Bonus question: I tired to look up Point-biserial in both Populis and Degroot and could not find anything about it in those two books. How come? Where can I find a more formal / academic explanation of that?

Again, thanks a tons!
 

Jake

Cookie Scientist
#4
I, for one, am actually heartened that you could not easily find information about "point-biserial correlation." The reason is because it is literally exactly the same thing as a two-sample t-test where you arbitrarily designate the continuous variable as the response variable. It is somewhat traditional to call this procedure a point-biserial correlation when it is not clear which variable represents the IV and which the DV, but that issue makes no difference either to the underlying mathematics or to the substantive interpretation of the test result. In my opinion, using a different name for the same procedure under arbitrary circumstances represents a needlessly confusing multiplication of terminology, and we would probably be better off just forgetting about the less often used term altogether.

If for some reason you are interesting in presenting the results of your t-test as a "point-biserial correlation," you can simply run the t-test as normal and then convert the resulting t to the point-biserial r coefficient using the following formula:
r = t^2/(t^2 + df)
 

Itai

New Member
#5
Thanks, Jake. I appreciate your help.

One thing that I could not understand is still the choice of values for the binary variable. Does a choice of 1 and 0 is better than -1 and 1? Does it make any difference at all?

Thanks again.
 
#7
What an engaging discussion. Thanks for the information.

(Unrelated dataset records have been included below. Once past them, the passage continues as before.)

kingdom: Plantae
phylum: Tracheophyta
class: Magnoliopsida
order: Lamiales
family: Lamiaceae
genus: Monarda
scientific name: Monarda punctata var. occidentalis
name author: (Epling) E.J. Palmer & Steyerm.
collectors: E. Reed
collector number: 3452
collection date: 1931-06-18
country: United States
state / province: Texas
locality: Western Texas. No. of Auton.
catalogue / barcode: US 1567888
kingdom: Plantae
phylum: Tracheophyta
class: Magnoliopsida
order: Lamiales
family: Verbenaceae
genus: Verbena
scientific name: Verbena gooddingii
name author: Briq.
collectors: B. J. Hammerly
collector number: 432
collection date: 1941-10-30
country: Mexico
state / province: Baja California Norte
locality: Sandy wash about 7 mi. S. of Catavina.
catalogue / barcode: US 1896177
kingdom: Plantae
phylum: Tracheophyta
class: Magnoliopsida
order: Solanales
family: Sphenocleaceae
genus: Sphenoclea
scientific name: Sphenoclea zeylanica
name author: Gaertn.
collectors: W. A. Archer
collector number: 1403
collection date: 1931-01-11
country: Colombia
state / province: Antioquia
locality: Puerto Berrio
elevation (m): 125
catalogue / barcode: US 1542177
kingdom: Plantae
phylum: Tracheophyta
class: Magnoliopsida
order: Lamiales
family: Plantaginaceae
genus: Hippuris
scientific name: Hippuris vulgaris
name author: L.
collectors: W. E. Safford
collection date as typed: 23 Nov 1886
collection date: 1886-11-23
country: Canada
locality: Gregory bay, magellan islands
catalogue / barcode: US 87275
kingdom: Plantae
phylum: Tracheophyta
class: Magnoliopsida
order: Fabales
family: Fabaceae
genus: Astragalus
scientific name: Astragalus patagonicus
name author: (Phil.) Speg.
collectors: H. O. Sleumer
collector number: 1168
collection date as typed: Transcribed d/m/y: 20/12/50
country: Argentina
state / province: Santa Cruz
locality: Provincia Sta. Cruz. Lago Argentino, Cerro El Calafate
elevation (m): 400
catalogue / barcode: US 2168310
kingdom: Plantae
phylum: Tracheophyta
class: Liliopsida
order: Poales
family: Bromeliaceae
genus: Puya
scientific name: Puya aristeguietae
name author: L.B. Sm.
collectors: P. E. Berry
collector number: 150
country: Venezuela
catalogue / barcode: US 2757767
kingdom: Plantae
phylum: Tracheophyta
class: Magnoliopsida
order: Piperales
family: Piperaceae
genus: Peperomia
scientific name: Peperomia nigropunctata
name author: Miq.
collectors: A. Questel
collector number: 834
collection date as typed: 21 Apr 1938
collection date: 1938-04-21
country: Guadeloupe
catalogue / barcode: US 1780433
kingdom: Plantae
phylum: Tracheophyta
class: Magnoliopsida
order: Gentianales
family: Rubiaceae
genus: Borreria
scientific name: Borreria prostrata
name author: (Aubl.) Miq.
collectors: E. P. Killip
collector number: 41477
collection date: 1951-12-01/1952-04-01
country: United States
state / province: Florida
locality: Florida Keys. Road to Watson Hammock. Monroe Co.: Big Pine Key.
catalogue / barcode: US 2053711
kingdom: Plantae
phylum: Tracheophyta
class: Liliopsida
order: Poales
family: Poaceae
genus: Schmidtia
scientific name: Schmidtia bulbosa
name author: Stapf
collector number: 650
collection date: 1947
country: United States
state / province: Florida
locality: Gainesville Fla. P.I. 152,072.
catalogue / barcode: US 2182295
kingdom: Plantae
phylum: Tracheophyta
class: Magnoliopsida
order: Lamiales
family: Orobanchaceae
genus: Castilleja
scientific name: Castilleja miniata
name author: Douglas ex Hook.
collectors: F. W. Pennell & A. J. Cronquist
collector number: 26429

I am interested in a partial correlation between a continuous and a binary variable. Say, I want to correlate height and gender, controlling for weight. Can I still use the "traditional" partial correlation formula? (I calculate Pearson using the pcor.test command in R)

thanks!
 
#8
hmm, I just realized that my covariate is a nominal variable, not a number.

Overall, I want to find the association between a continuous and binary variables, controlling for a nominal variable (association between grade and gender, controlling for teacher). Should I use a logistic regression? thanks.